→ The task
Copy exactly the stretch of data below from the line with "right eye: (248, 226)" through the line with "left front paw: (258, 319)", including both of those lines.

___

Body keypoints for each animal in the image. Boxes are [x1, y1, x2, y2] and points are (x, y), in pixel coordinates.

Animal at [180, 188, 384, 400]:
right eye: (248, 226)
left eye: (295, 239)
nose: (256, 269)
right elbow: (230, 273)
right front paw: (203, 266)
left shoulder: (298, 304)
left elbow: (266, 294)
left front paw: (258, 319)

___

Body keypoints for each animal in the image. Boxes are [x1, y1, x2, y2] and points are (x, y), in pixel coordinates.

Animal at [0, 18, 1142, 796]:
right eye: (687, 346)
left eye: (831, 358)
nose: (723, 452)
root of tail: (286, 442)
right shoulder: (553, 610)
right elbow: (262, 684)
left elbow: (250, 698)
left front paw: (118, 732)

___

→ Answer
right eye: (248, 226)
left eye: (295, 239)
nose: (256, 269)
right elbow: (230, 273)
right front paw: (203, 266)
left shoulder: (298, 304)
left elbow: (266, 294)
left front paw: (258, 319)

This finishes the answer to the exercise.